Великая сила заложена в проклюнувшихся из-под земли бледноватых стебельках. Порой бросит на них ветер целую горсть принесенного с береги Алакуля песка, безжалостно изломает высыпавшийся из белесой тучи град. Иногда равнодушный человек наступив на них, втопчет обратно в землю. Но пройдет день, другой — тоненькие бледноватые стебельки осторожно распрямятся, пугливо приподнимутся, точно осматриваясь, нет ли еще где опасности. Успокоившись, начнут быстро оправляться и зеленеть, один за другим выбрасывая к солнцу нежные пахучие листочки.

Однако враг притаился тут же, рядом в земле.

Он коварно выжидает время. Когда растения немного разовьются и окрепнут, он осторожно высовывает наружу свое бледноватое тело.

Несколько дней они спокойно растут рядом. Враг, кажется, не обращает внимания на зеленое растение. Потом начинает тянуться к молодому стебельку, обвивается вокруг него раз, другой, третий, впивается бесчисленными присосками и теряет связь с землей.
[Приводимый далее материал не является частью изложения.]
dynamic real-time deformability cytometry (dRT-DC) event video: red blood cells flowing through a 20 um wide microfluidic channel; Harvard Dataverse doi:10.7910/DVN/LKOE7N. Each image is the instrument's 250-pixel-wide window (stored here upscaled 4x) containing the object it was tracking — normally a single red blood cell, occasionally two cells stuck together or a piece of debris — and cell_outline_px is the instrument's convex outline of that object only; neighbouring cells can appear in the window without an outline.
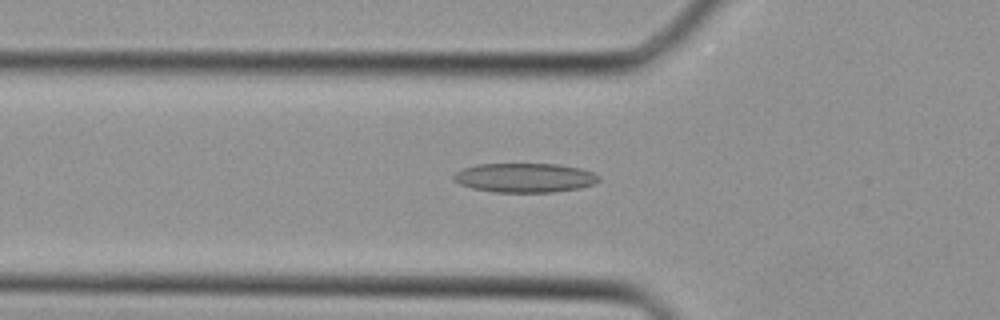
{"species": "Egyptian fruit bat (a non-hibernating species)", "species_latin": "Rousettus aegyptiacus", "temperature_condition": "cold", "stored_images_in_passage": 31, "camera_frame_rate_fps": 3000, "um_per_image_px": 0.085, "animal": {"sex": "female"}, "frame": {"image": 1, "passage_image": 8, "time_ms": 2.333, "image_size_px": [1000, 320], "cell_outline_px": [[600, 180], [596, 184], [580, 188], [552, 192], [496, 192], [472, 188], [460, 184], [452, 180], [452, 176], [456, 172], [464, 168], [476, 164], [560, 164], [580, 168], [592, 172], [600, 176]], "centroid_in_image_um": [44.62, 15.1], "position_along_channel_um": 81.2, "area_um2": 24.91}}
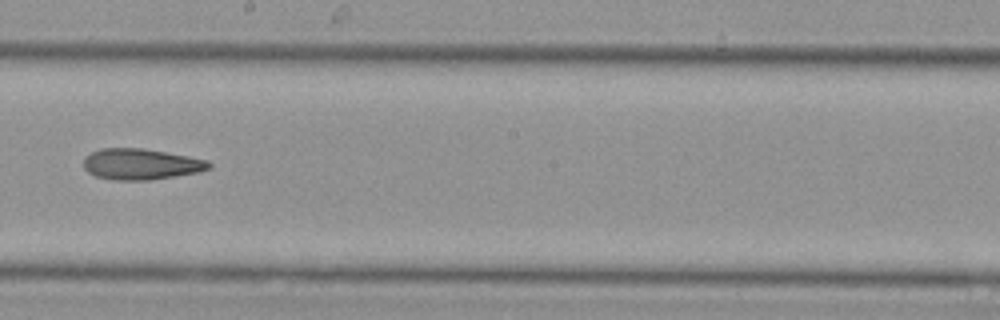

Теперь молодое растение кормит его своими соками. А само постепенно чахнет, желтеет…

Этот враг именуется повиликой. Жители Локтей зовут ее несколько иначе — повитель.
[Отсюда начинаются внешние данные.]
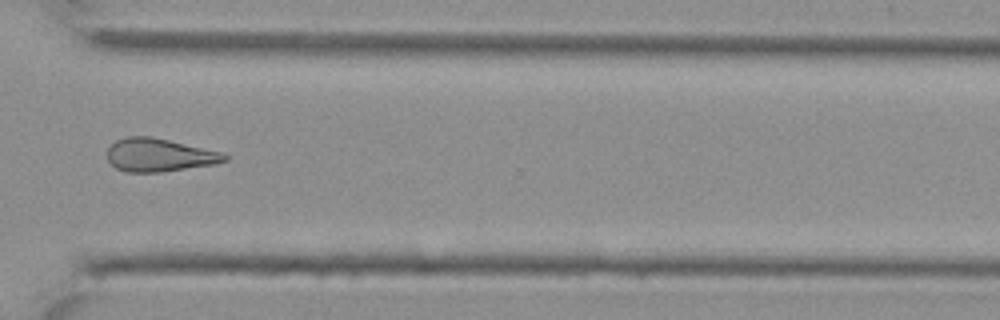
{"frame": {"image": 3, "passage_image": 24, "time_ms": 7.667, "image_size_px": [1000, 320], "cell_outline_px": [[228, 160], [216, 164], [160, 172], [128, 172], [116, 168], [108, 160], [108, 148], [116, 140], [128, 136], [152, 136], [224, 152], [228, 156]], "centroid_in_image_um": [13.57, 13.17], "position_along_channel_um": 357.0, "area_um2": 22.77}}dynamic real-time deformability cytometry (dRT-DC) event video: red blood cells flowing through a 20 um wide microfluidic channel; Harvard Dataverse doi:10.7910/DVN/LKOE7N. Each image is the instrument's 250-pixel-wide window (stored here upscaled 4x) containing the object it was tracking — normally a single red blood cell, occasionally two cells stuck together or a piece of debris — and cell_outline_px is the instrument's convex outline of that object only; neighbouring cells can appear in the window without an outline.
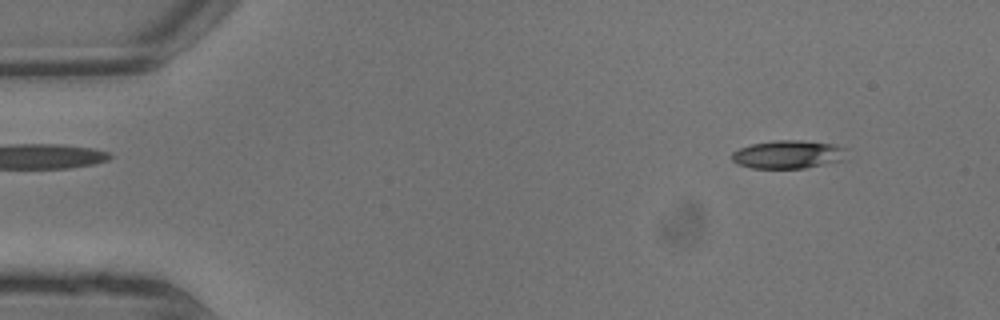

Наиболее зараженные повителью участки посевов колхозники выкашивают раньше, чем созреют семена повилики. Другого выхода очистить поля от этого сорняка нет.

В палисадниках домов от повители сильно страдают молодые деревце. Густо оплетенные жесткими и крепкими, как проволока, грязноватыми стеблями, они с трудом выбрасывают мелкие бледно-зеленые листочки и почти не растут.

Зато, если хозяин своевременно очистит деревцо от опутывающей его проволоки, через неделю оно зазеленеет, листочки нальются тяжелым соком, глянцевито заблестят на солнце, тихо и обрадованно зашумят под теплым июньским солнцем…

* * *

Не успели локтинские колхозники отсеяться, а солнце уже запалило вовсю, будто поставило перед собой цель — выжечь посевы, обварить могучие сосны до самых стволов, до дна высушить Алакуль.

Весь день висел над Локтями клейкий горячий воздух, за короткую ночь он не успевал освежиться.

Давно уже, может, с того памятного вьюжного вечера, стала подумывать Поленька, что не напрасной была тревога матери, предупреждавшей, чтоб не торопилась с любовью. А она и не торопилась, все случилось как-то само собой. А теперь вот ходит по берегу озера, ждет его, проклятого… Ушла бы, да нет сил. Может, все-таки придет.

— Как-то все у нас не так, — проговорила она однажды с отчаянием.

— Почему не так?

— Недоговорено все… Будто обманываем друг друга. Не могу я так, не могу…

— Да брось ты хныкать, в конце концов! — раздраженно воскликнул Петр. — Ты думаешь, мне-то легко! Думаешь, я-то не мучаюсь?!

Поленька заплакала. Петр опомнился, хотел ее успокоить, растерянно дотронулся до ее плеча.

— Не надо, не надо! — воскликнула она и убежала.

День угасал…

Солнце, насветившись за день вовсю, где-то за горизонтом неторопливо готовилось к заслуженному отдыху. Оно, невидимое уже людям, посвечивало там устало, чуть-чуть, только для себя. Но и этот свет, поднимаясь с земли, окрашивал небольшой кусочек неба прозрачной желтоватой краской.

Молодое облачко, никогда в жизни не видавшее еще, где и как устраивается на ночь солнце, торопливо подплыло к освещенному краешку неба и с любопытством глянуло вниз, на землю. Облачко, кажется, не могло еще отдышаться и было розоватым, как лицо ребенка после быстрого бега.

Поленька, прибежав домой, не пошла в комнату. Она села на почерневшие бревна, лежавшие кучей возле стены, уперлась кулаком в подбородок и стала смотреть на освещенный кусочек неба, на осторожно выглядывающее из тьмы облачко…

А там, на земле, куда опустилось солнце, было, очевидно, очень интересно. Облачко, и в самом деле похожее на маленькую человеческую фигуру, уже забыло об осторожности и страхе, выплыло на середину освещенного места и даже, чтоб лучше видеть, опустилось поближе к земле.